Advanced Mesh and Geometry Techniques

When it comes to creating interactive 3D applications in the browsers, Three.js is a powerful tool that takes the complexity away from WebGL and offers a simple API to build, render and animate 3D objects. One of the major aspects of this library deals with meshes and geometries, which can be rendered using advanced techniques to create visually stunning applications. We'll delve more into this, using characters and features from popular movies for our examples.

What are Meshes and Geometries?

In three-dimensional spaces, objects are represented by a collection of vertices and faces in a process known in computer graphics as polygonal modeling. In this regard, Three.js offers two basic building blocks: geometry, that define the shape of an object, and mesh, which enchases the geometry with material.

Let’s start by creating a basic mesh using the geometry. Assume Darth Vader's spaceship from "Star Wars" is a simple cube. We'll make a mesh for it.

const geometry = new THREE.BoxGeometry(1, 1, 1);
const material = new THREE.MeshBasicMaterial({color: 'gray'});
const mesh = new THREE.Mesh(geometry, material);

This code creates a cube with each side being 1 unit long. Material defines that it is gray in color. Finally, the mesh binds the geometry and material together to create the final object.

Advanced Mesh Techniques

Once you’re familiar with the core concept of meshes and geometries, you start pushing boundaries by learning some advanced techniques. One interesting technique is the manipulation of mesh vertices.

Manipulating Vertices

As we dive deeper into the world of geometries, it becomes useful to think of objects more as a collection of vertices than solid objects. For example, if we wanted the James Bond's Aston Martin DB5 haul to morph into another shape, we’d start by reaching into the geometry.vertices array and changing the positions. This could result in an effect that makes our cube morph into a completely unique shape.

mesh.geometry.vertices[0].y += 2;
mesh.geometry.vertices[0].x += 2;
mesh.geometry.verticesNeedUpdate = true;

This manipulation impacts only a single vertex in our mesh's geometry. Remember to also set verticesNeedUpdate to true, so Three.js is aware of the changes.

Custom Geometries

In some cases, the simple primitives provided by Three.js may not suffice. You may need to create custom geometries.

For instance, let's build a simple triangle to represent the Deathly Hallows symbol from "Harry Potter".

var geometry = new THREE.Geometry();
geometry.vertices.push(
  new THREE.Vector3(-1, -1, 0),
  new THREE.Vector3(0, 1, 0),
  new THREE.Vector3(1, -1, 0),
);
geometry.faces.push( new THREE.Face3(0, 1, 2) );

Vertices are created in a counter-clockwise order that determines the outside surface of the shape. We finally create a face using three vertices.

Advanced Geometry Techniques

We've been working with basic shapes and vertices, but there's much more we can do using advanced geometry techniques available in Three.js.

Parametric Geometries

In Three.js, a parametric geometry defines a surface using a function of two parameters. Parametric geometries make it possible to generate complex shapes. For instance, let’s demonstrate by creating a strange time-twisted object similar to Doctor Strange's magic from "Avengers".
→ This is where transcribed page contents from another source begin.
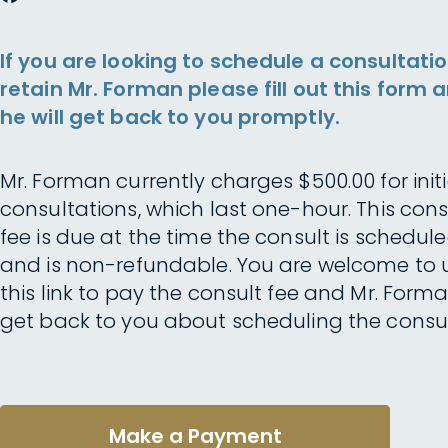
If you are looking to schedule a consultatio
retain Mr. Forman please fill out this form 
he will get back to you promptly.
Mr. Forman currently charges $500.00 for initi
consultations, which last one-hour. This cons
fee is due at the time the consult is schedul
and is non-refundable. You are welcome to 
this link to pay the consult fee and Mr. Forma
get back to you about scheduling the consul
Make a Payment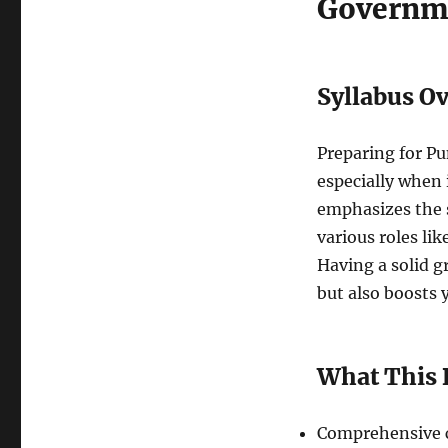
Governm
Syllabus O
Preparing for P
especially when 
emphasizes the 
various roles li
Having a solid g
but also boosts
What This 
Comprehensive c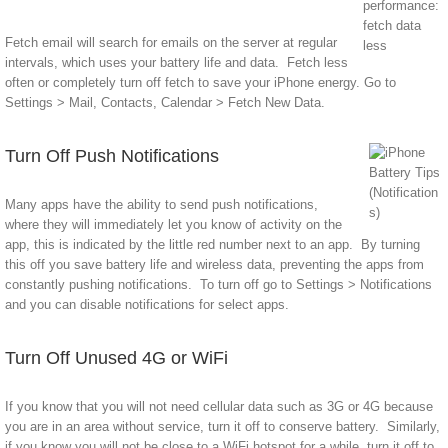
Fetch email will search for emails on the server at regular
intervals, which uses your battery life and data. Fetch less
often or completely turn off fetch to save your iPhone energy. Go to
Settings > Mail, Contacts, Calendar > Fetch New Data.
Turn Off Push Notifications
Many apps have the ability to send push notifications,
where they will immediately let you know of activity on the
app, this is indicated by the little red number next to an app. By turning
this off you save battery life and wireless data, preventing the apps from
constantly pushing notifications. To turn off go to Settings > Notifications
and you can disable notifications for select apps.
Turn Off Unused 4G or WiFi
If you know that you will not need cellular data such as 3G or 4G because
you are in an area without service, turn it off to conserve battery. Similarly,
if you know you will not be close to a WiFi hotspot for a while, turn it off to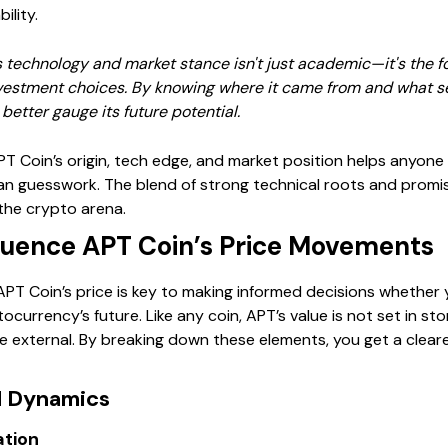
ility.
technology and market stance isn't just academic—it's the fou
vestment choices. By knowing where it came from and what sets
etter gauge its future potential.
PT Coin’s origin, tech edge, and market position helps anyone 
han guesswork. The blend of strong technical roots and promi
the crypto arena.
fluence APT Coin’s Price Movements
T Coin’s price is key to making informed decisions whether yo
ocurrency’s future. Like any coin, APT’s value is not set in st
 external. By breaking down these elements, you get a cleare
d Dynamics
ation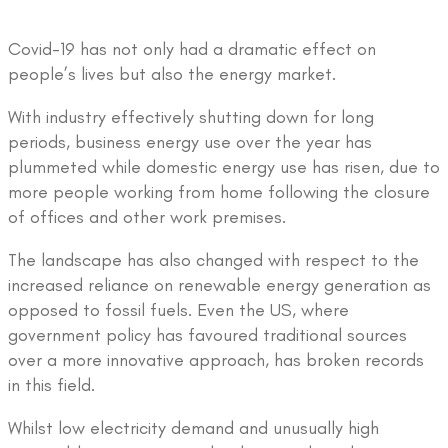
Covid-19 has not only had a dramatic effect on
people’s lives but also the energy market.
With industry effectively shutting down for long
periods, business energy use over the year has
plummeted while domestic energy use has risen, due to
more people working from home following the closure
of offices and other work premises.
The landscape has also changed with respect to the
increased reliance on renewable energy generation as
opposed to fossil fuels. Even the US, where
government policy has favoured traditional sources
over a more innovative approach, has broken records
in this field.
Whilst low electricity demand and unusually high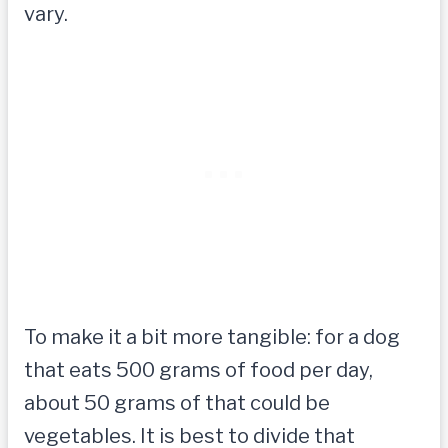
vary.
To make it a bit more tangible: for a dog
that eats 500 grams of food per day,
about 50 grams of that could be
vegetables. It is best to divide that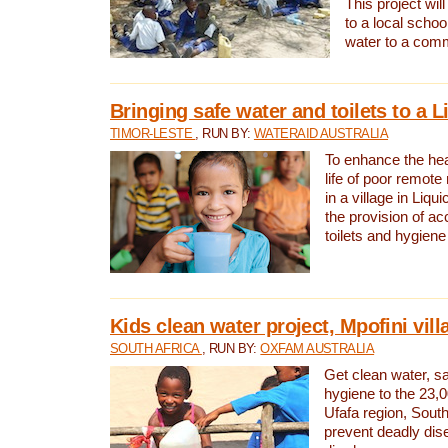
This project will
to a local schoo
water to a com
Bringing safe water and toilets to a L
TIMOR-LESTE
, RUN BY:
WATERAID AUSTRALIA
To enhance the heal
life of poor remote 
in a village in Liqui
the provision of ac
toilets and hygiene
Kids clean water project, Mpofini vill
SOUTH AFRICA
, RUN BY:
OXFAM AUSTRALIA
Get clean water, sa
hygiene to the 23,0
Ufafa region, South
prevent deadly dis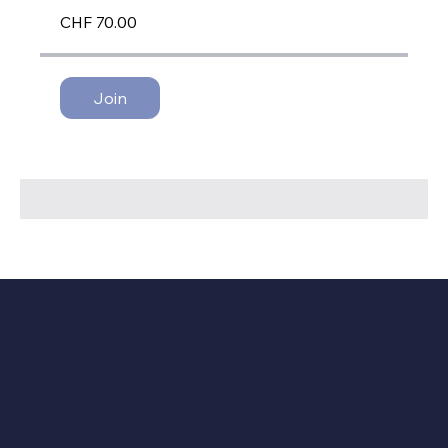
CHF 70.00
Join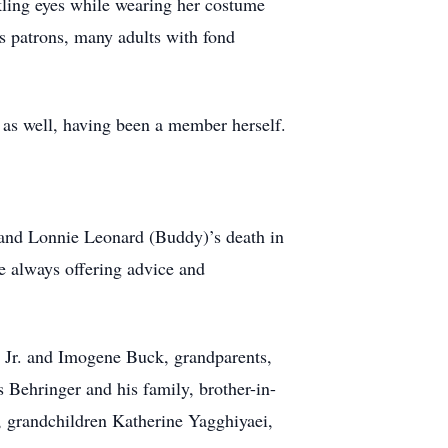
kling eyes while wearing her costume
s patrons, many adults with fond
 as well, having been a member herself.
sband Lonnie Leonard (Buddy)’s death in
e always offering advice and
 Jr. and Imogene Buck, grandparents,
 Behringer and his family, brother-in-
, grandchildren Katherine Yagghiyaei,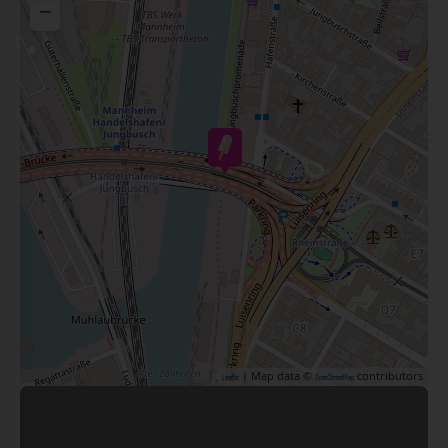
−
| Map data ©
contributors
Leaflet
OpenStreetMap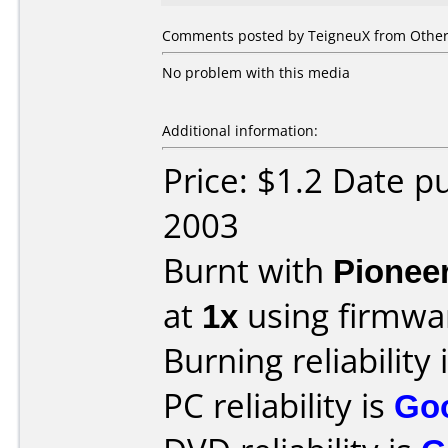
Comments posted by TeigneuX from Other,
No problem with this media
Additional information:
Price: $1.2 Date 
2003
Burnt with
Pionee
at
1x
using firmw
Burning reliability 
PC reliability is
Go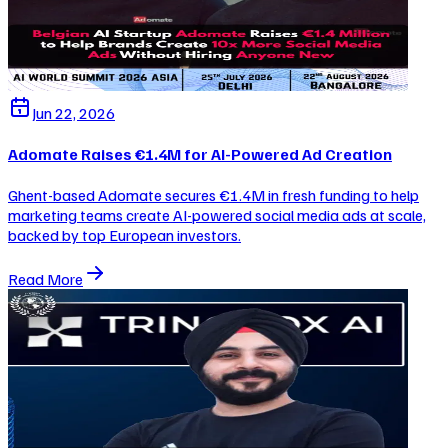
Jun 22, 2026
Adomate Raises €1.4M for AI-Powered Ad Creation
Ghent-based Adomate secures €1.4M in fresh funding to help
marketing teams create AI-powered social media ads at scale,
backed by top European investors.
Read More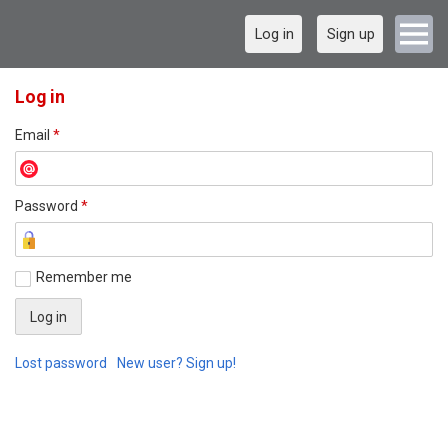
Log in
Sign up
Log in
Email
*
Password
*
Remember me
Lost password
New user? Sign up!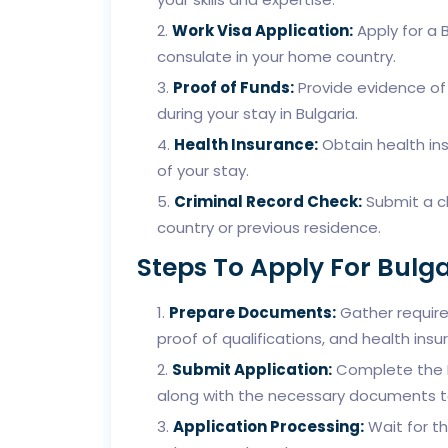
Work Visa Application:
Apply for a 
consulate in your home country.
Proof of Funds:
Provide evidence of 
during your stay in Bulgaria.
Health Insurance:
Obtain health ins
of your stay.
Criminal Record Check:
Submit a cl
country or previous residence.
Steps To Apply For Bulg
Prepare Documents:
Gather require
proof of qualifications, and health insu
Submit Application:
Complete the Bu
along with the necessary documents t
Application Processing:
Wait for th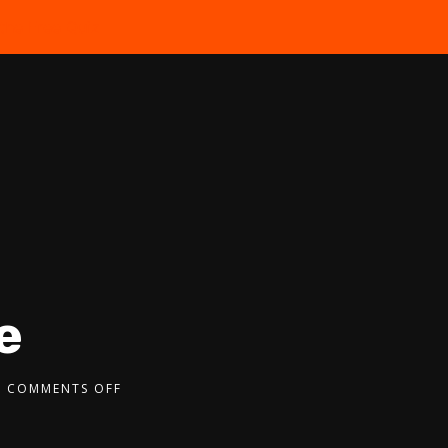
the Free Quiz
e
COMMENTS OFF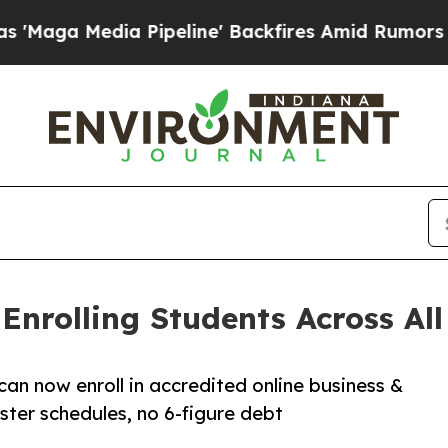
a Pipeline' Backfires Amid Rumors Trump Will c
nrolling Students Across All 
can now enroll in accredited online business &
ter schedules, no 6-figure debt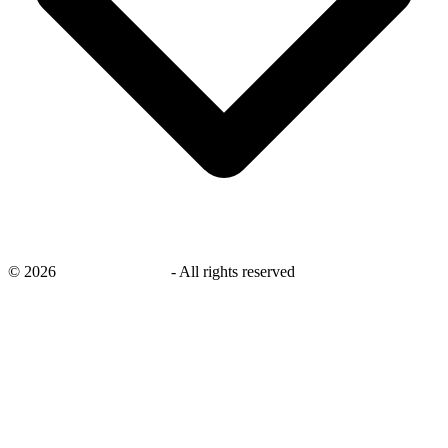
©
2026
savingsays.co.uk
-
All rights reserved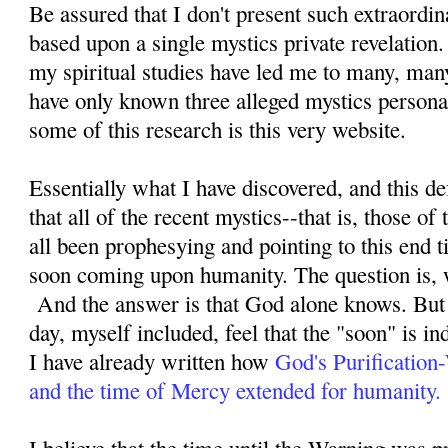
Be assured that I don't present such extraordi
based upon a single mystics private revelation
my spiritual studies have led me to many, man
have only known three alleged mystics personal
some of this research is this very website.
Essentially what I have discovered, and this defi
that all of the recent mystics--that is, those o
all been prophesying and pointing to this end ti
soon coming upon humanity. The question is, 
And the answer is that God alone knows. But 
day, myself included, feel that the "soon" is i
I have already written how
God's Purification
and the time of Mercy extended for humanity.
function timeTwist(u, v, vector) {
  u *= Math.PI;
  v *= 2 * Math.PI;
  vector.set(
    Math.sin(u),
    Math.cos(u) + Math.sin(v),
    Math.sin(v)
  );
}
var geometry = new THREE.ParametricGeometry(timeTwist, 32, 32);

This script creates a mesh having a shape defined by the timeTwist function.

Extrusion

Extrusion is the process of reshaping a 2D shape into a 3D object. In Three.js, we achieve this using ExtrudeGeometry.

To vividly portray this, let's try to create a simplified star, the representation of "Star of Mufasa" from "The Lion King".

var starShape = new THREE.Shape();
starShape.moveTo(2, 10);
starShape.lineTo(14, 12);
starShape.lineTo(6, 22);
starShape.lineTo(10, 8);
starShape.lineTo(22, 6);
starShape.lineTo(12, 14);
starShape.lineTo(10, 2);
starShape.lineTo(8, 14);
starShape.lineTo(-2, 6);
starShape.lineTo(10, 8);

var extrudeSettings = {
    steps: 2,
    depth: 2,
    bevelEnabled: true,
    bevelThickness: 1,
    bevelSize: 1,
    bevelSegments: 1
};

var geometry = new THREE.ExtrudeGeometry( starShape, extrudeSettings );

The shape is a flat 2D shape that can be extruded into the third dimension.

In conclusion, while Three.js geometry and mesh techniques offer a powerful and fulfilling method of creating visual elements, they are only the tip of the iceberg. There is a host of various techniques waiting to be explored and manipulated to create astonishing 3D applications in a variety of domains.